Winding Down 2015-01-30

As some of you have noticed by now, I’ve started winding down my unpaid Chef user support. I’m still in the #chef IRC channel, but I no longer read it and will soon be disabling all notifications from it. I’m no longer reading the Chef mailing list, or the chef tag on StackOverflow.

Some History

For the past five years, I’ve basically been beating two drums: reusable cookbooks and community engagement. The former has started to show some improvement. A few major cookbook authors are embracing the “all resources all the time” approach, and while I think that is only the beginning of reusable cookbooks it is at least clear progress.

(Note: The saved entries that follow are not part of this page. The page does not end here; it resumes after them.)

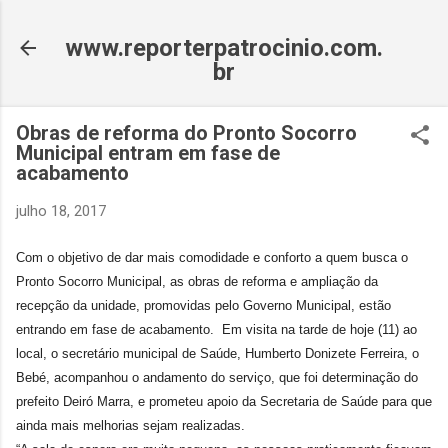
Pular para o conteúdo principal
www.reporterpatrocinio.com.
br
Obras de reforma do Pronto Socorro
Municipal entram em fase de
acabamento
julho 18, 2017
Com o objetivo de dar mais comodidade e conforto a quem busca o
Pronto Socorro Municipal, as obras de reforma e ampliação da
recepção da unidade, promovidas pelo Governo Municipal, estão
entrando em fase de acabamento. Em visita na tarde de hoje (11) ao
local, o secretário municipal de Saúde, Humberto Donizete Ferreira, o
Bebé, acompanhou o andamento do serviço, que foi determinação do
prefeito Deiró Marra, e prometeu apoio da Secretaria de Saúde para que
ainda mais melhorias sejam realizadas.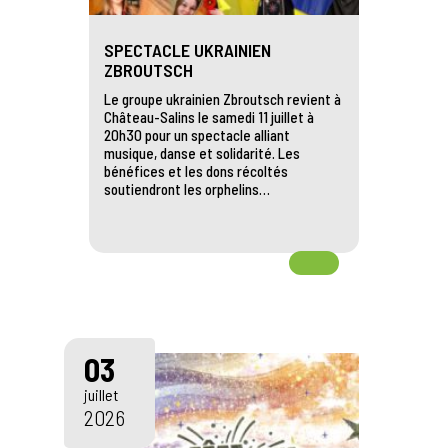
SPECTACLE UKRAINIEN
ZBROUTSCH
Le groupe ukrainien Zbroutsch revient à
Château-Salins le samedi 11 juillet à
20h30 pour un spectacle alliant
musique, danse et solidarité. Les
bénéfices et les dons récoltés
soutiendront les orphelins…
03
juillet
2026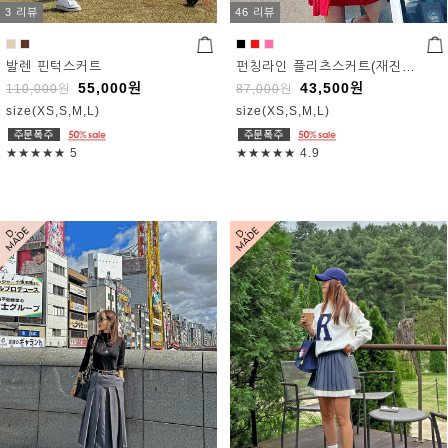
3 리뷰
46 리뷰
발렌 핀턱스커트
펀칭라인 플리츠스커트(재진행)
55,000
원
43,500
원
110,000
원
87,000
원
size(XS,S,M,L)
size(XS,S,M,L)
★★★★★
5
★★★★★
4.9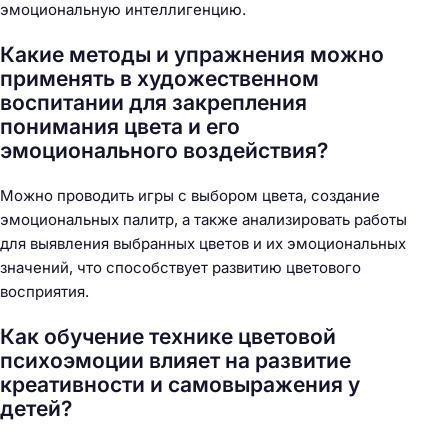
эмоциональную интеллигенцию.
Какие методы и упражнения можно
применять в художественном
воспитании для закрепления
понимания цвета и его
эмоционального воздействия?
Можно проводить игры с выбором цвета, создание
эмоциональных палитр, а также анализировать работы
для выявления выбранных цветов и их эмоциональных
значений, что способствует развитию цветового
восприятия.
Как обучение технике цветовой
психоэмоции влияет на развитие
креативности и самовыражения у
детей?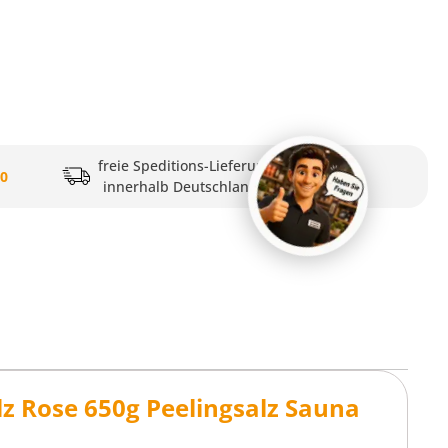
freie Speditions-Lieferung
20
innerhalb Deutschlands
z Rose 650g Peelingsalz Sauna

On the community engagement side, things are a bit more nebulous. We have the bi-weekly community meetings, but they are rarely promoted well and Chef Software hasn’t done much to spread the info from them back out to the community. Some new folks have started as maintainers, but there is clearly a lot of confusion about the lieutenant system. So far I’ve not seen any progress towards setting up the governance board, so the new governance policy is mostly just informational right now.

On Loyalty

Part of my problem in this whole journey is my feeling of loyalty to the Chef community. I am truly sorry to any new Chef users that will have a harder time getting started or others that will be less able to find the answers they need. I do genuinely enjoy helping people navigate the intricacies and tribulations of Chef, and hope to find a way to return to it. The sticking point is the unequal benefit of the whole process. The users obviously derive benefit in that (hopefully) their questions are answered, but personally I get little out of this exchange. This is even more tricky when you consider the benefits reaped by the company. Every time I help a user with Chef, I am contributing more to the paychecks of everyone at Chef Software than I am my own. That is the part I don’t think I can keep up any more. I don’t think the word “exploitation” is fair as Chef Software has never asked me to do any of this, but my emotional response is definitely somewhere on a similar spectrum.

Moving Forward

I have requested the official Community Engineering team up their efforts in the IRC channel and other places I was handing a large volume of user support. As I said above, I would love to find a viable to way to return to user support in the future. I’ll still be around the community as my contracts and benefactors allow, though the nature and scope of this relationship is hard to predict. I think we need to see more community leaders emerge to push for the needs of the users, especially non-big-co users since most of the active, non-Chef-Software users are from large institutional deployments. I hope that community engagement improves and that the apparent priorities of Chef Software come around, I’m just no longer prepared to do an unpaid, full time job while I wait for it.